Results: For the PubMed search, using "concussion" and "gender" as keywords, there were 51 articles. Ten studies (four in football (soccer), four in basketball and two in ice hockey, including high school, college and professional athletes) were included in the incidence portion of the paper. Nine of the studies showed higher absolute injury rates for female concussion compared to their male counterparts with four of them reaching statistical significance. Five of the studies (two football (soccer), two basketball and one ice hockey) examined concussion mechanism and in all cases, males had a higher absolute percent of player contact concussions while females had a higher absolute percentage of surface or ball contact concussion episodes. Two brain injury and four sport concussion outcome papers were reviewed. Traumatic brain injury outcome was shown to be worse in females than in males for a majority of measured variables; females also are shown to have different baseline and post-concussion outcomes on neuropsychological testing.

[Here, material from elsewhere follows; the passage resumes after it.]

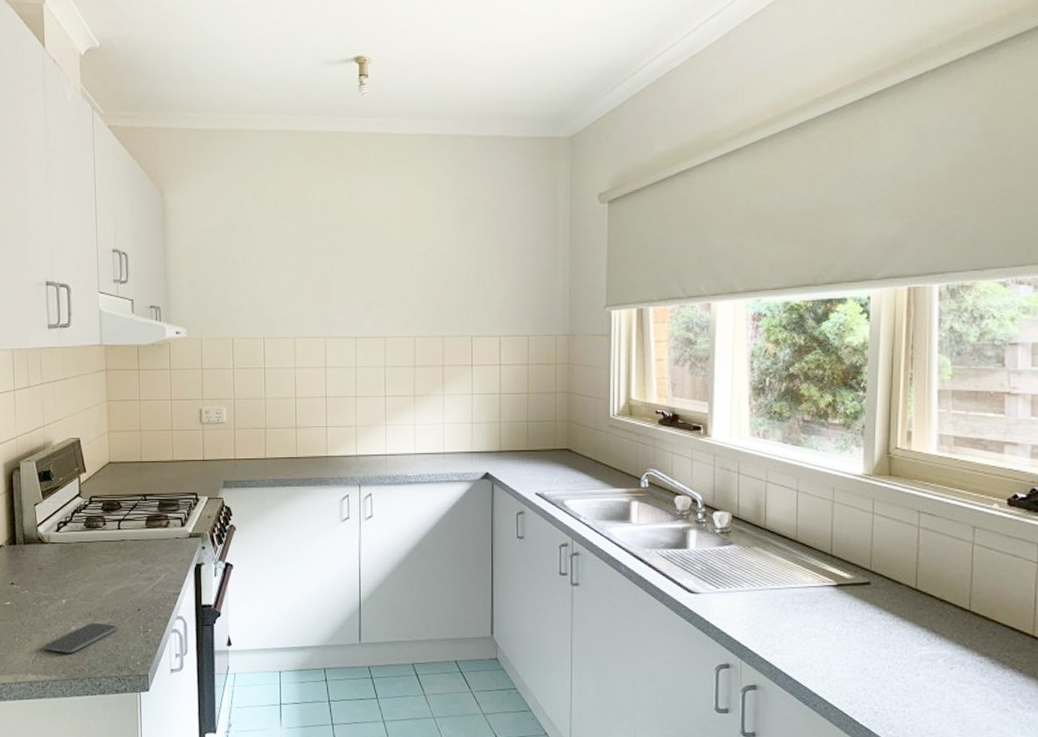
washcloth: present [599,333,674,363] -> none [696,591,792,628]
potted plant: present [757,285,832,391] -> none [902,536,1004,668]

Conclusions: After evaluating multiple years of concussion data in comparable sports, the evidence indicates that female athletes may be at greater risk for concussion than their male counterparts. There also is some evidence that gender differences exist in outcomes of traumatic brain injury and concussions. Because concussion is a clinical diagnosis often depending on self reporting and with no established biological marker or consistent symptoms/definitions, and because there is evidence that females are more honest in reporting general injuries than males, it is unclear whether the concussion incidence data, while generally consistent in showing a higher risk in females as compared to males in similar sports, is a true difference or is influenced by a reporting bias.